EXERCISE REQUIREMENTS:
1 > According to the post on the Murder She Wrote VR episode, what is the season and episode number of "A Virtual Murder"?
2 > Write out the passage of the Murder She Wrote post from "Synopsis: Lansbury's character" to "to divert suspicion.", without changing a word.
━━━━━ SUPPLIED PASSAGE
Friday, June 9, 2017

On that one brilliant episode of Murder She Wrote that thinks VR is kind of bullshit


Murder She Wrote was a long running TV show about an elderly mystery novelist (played by Dame Angela Lansbury) who happens to solve all these murders wherever she goes. Like other long-running TV shows on CBS about older women having adventures, it was popular mostly with grandmothers and gay men -- which is why it's so surprising (or maybe unsurprising?) that it also had one of the most accurate on-point less-rosy depictions of 1990s VR on television.

If you want to know more about the episode "A Virtual Murder" (S10 E05), read Laura Hudson's full write-up for Wired.

If you're in a hurry, here's a brief synopsis, along with my short analysis... but first, please enjoy this GIF of someone (spoiler) shooting a guy in a VR headset:


Synopsis: Lansbury's character is the narrative designer on a new VR game, but the Silicon Valley VR startup is having some trouble -- they need to finish a build to appease their investors. When their creepy lead developer gets murdered and his source code is stolen (some really bad version control practices here) it is up to Lansbury to figure out who did it. She comes up with a plan to hack the VR simulation to trick the killer into revealing herself... and it turns out that the murderer did it because she was jealous of the dude's devotion to VR instead of her, and the missing source code was just a red herring to divert suspicion.
━━━━━━━━━━
━━━━━ DATA SHOWN
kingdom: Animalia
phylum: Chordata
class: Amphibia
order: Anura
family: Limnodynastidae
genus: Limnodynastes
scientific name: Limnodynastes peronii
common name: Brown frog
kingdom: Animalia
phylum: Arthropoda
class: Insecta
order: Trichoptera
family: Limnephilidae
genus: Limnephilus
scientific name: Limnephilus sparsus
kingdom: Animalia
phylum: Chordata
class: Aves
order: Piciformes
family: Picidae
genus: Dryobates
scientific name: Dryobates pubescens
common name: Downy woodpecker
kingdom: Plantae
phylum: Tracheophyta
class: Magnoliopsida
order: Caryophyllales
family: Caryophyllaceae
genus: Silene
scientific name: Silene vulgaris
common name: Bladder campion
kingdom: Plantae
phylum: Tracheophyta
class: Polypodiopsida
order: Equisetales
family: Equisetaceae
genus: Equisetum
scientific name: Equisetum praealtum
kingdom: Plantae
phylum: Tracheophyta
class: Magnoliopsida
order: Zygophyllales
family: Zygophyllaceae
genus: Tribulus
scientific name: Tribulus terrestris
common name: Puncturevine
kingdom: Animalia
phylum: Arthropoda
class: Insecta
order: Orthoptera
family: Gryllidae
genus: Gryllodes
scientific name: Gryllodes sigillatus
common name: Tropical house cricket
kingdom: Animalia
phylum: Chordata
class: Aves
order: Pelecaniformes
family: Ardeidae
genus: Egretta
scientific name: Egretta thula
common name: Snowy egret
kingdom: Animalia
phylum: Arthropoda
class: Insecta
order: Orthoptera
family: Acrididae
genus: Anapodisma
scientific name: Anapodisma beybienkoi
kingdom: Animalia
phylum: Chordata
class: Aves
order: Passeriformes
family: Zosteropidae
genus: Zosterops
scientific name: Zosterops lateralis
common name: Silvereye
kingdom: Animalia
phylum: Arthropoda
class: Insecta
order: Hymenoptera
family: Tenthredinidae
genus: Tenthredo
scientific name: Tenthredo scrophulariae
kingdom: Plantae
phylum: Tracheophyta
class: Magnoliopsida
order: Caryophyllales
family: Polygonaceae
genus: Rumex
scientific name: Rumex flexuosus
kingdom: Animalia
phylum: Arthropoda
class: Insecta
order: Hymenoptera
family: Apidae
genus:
━━━━━━━━━━
WRITTEN RESPONSES:
1 > Season 10, episode 5 (S10 E05).

2 >
Synopsis: Lansbury's character is the narrative designer on a new VR game, but the Silicon Valley VR startup is having some trouble -- they need to finish a build to appease their investors. When their creepy lead developer gets murdered and his source code is stolen (some really bad version control practices here) it is up to Lansbury to figure out who did it. She comes up with a plan to hack the VR simulation to trick the killer into revealing herself... and it turns out that the murderer did it because she was jealous of the dude's devotion to VR instead of her, and the missing source code was just a red herring to divert suspicion.